Евангелие же своей глубочайшей парадоксальностью, неощущаемыми чудесами, многозначными символами и притчами буквально раздирает ум Чаадаева, стремящегося в наиболее важном для него вопросе о воскресении и «царствии божием» логически разрешить волнующую его загадку. Он пытается и не может представить себе (то же бессилие испытывал Петр Яковлевич и при знакомстве с «тонкими метафизическими наследованиями» Облеухова), как трубит последняя труба и низвергается со своего престола дьявол, как скопцы, мытари и одноглазые блудники, вырвавшие другой, соблазнявший их, вместе с детьми и праведниками возносятся на небо, чтобы преобразиться и пить «новое вино в Царстве Отца Моего». Потустороннее спасение через божественное попрание смерти «позорной» смертью же и начертанный господом путь к нему через созидание «царства божия внутри нас», через всевозможные унижения, страдания и крестную муку неподступно отделяют его ум от всех концов и начал абсолютно непроницаемой тайной и угнетают его дух. «Мрачность христианской философии», — записывает он на одной из страниц сочинения Гердера о философии истории, думая, что английские сектанты более радужно смотрели на земные дела.

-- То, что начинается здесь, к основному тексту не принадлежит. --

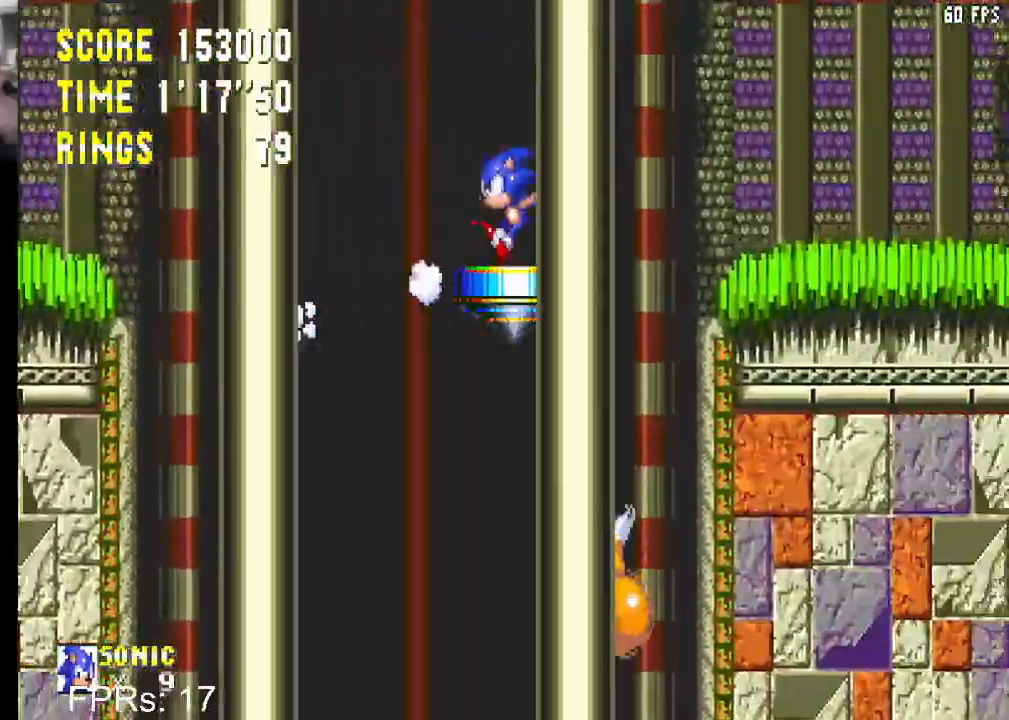
{"buttons": ["DPAD_LEFT"], "left_stick": "center", "right_stick": "center", "events": [[200, "DPAD_RIGHT", "up"], [267, "DPAD_LEFT", "down"]]}
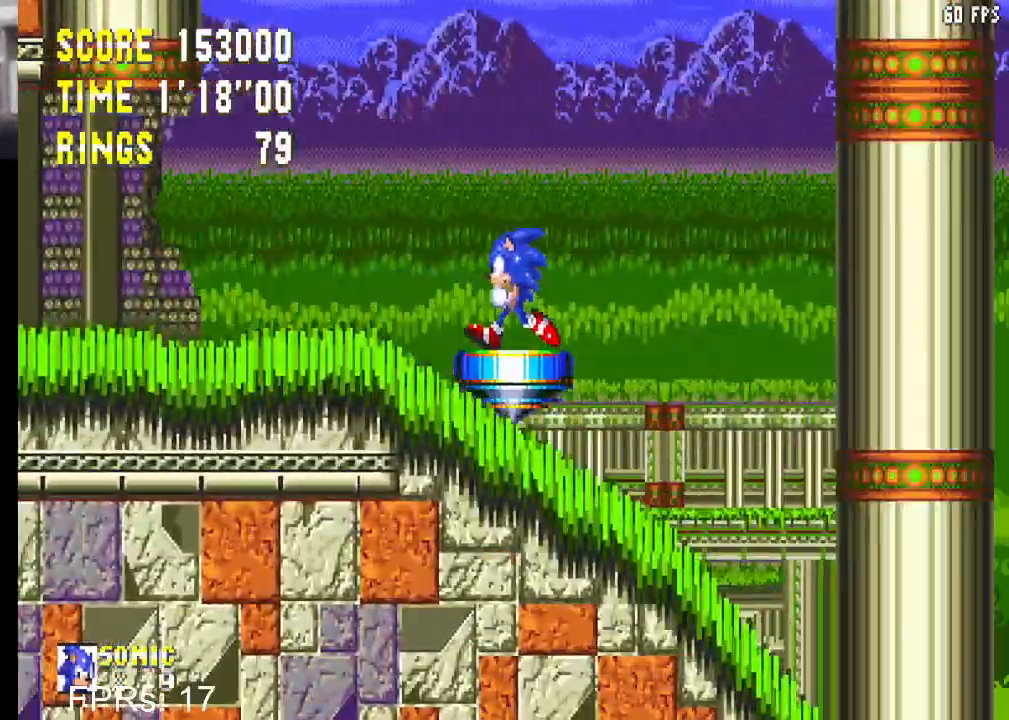
{"buttons": ["DPAD_LEFT"], "left_stick": "center", "right_stick": "center", "events": []}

Вновь и вновь повторяя любезные его сердцу евангельские слова: «поглощена смерть победою», Чаадаев не может не задавать себе вопрос о том, правильно ли понимают их, когда умопомрачительно соединяют последнее торжество с предельной немощью и относят его в столь непостижимую область. Ведь уже сам факт сотворения мира, думает он, нащупывая главный нерв своей «философии достоверностей», заполнил бездну между «небом» и «землей», а боговоплощение укрепило их неразрывную целостность повсеместным распространением христианства, сила которого наглядно видна в посюстороннем, в отлично от «неотмирного» православия, могуществе католичества, органично вошедшего в «философию достоверностей» русского мыслителя. Позднее, отвергая несправедливые обвинения в переходе в католическую веру, Петр Яковлевич будет объяснять свое пристрастие к «исповеданию Фенслонов, Паскалей, Лейбницев и Бэконов» тем, что оно лучше других «постигает своим здравым практическим смыслом человеческую природу и необходимую в ней связь наружного с внутренним, вещественного с духовным, формы с существом». По его мнению, без такого «реалистического» погружения «горнего» в «дольнее», прямо выводимого на «обоготворении тела человеческого в теле Христовом, таинственно с ним совокупляемым», христианство погибло бы посреди «великой борьбы всякого рода сил и понятий на почве Европы собравшихся, которые составляют новейшую историю мыслящего человечества».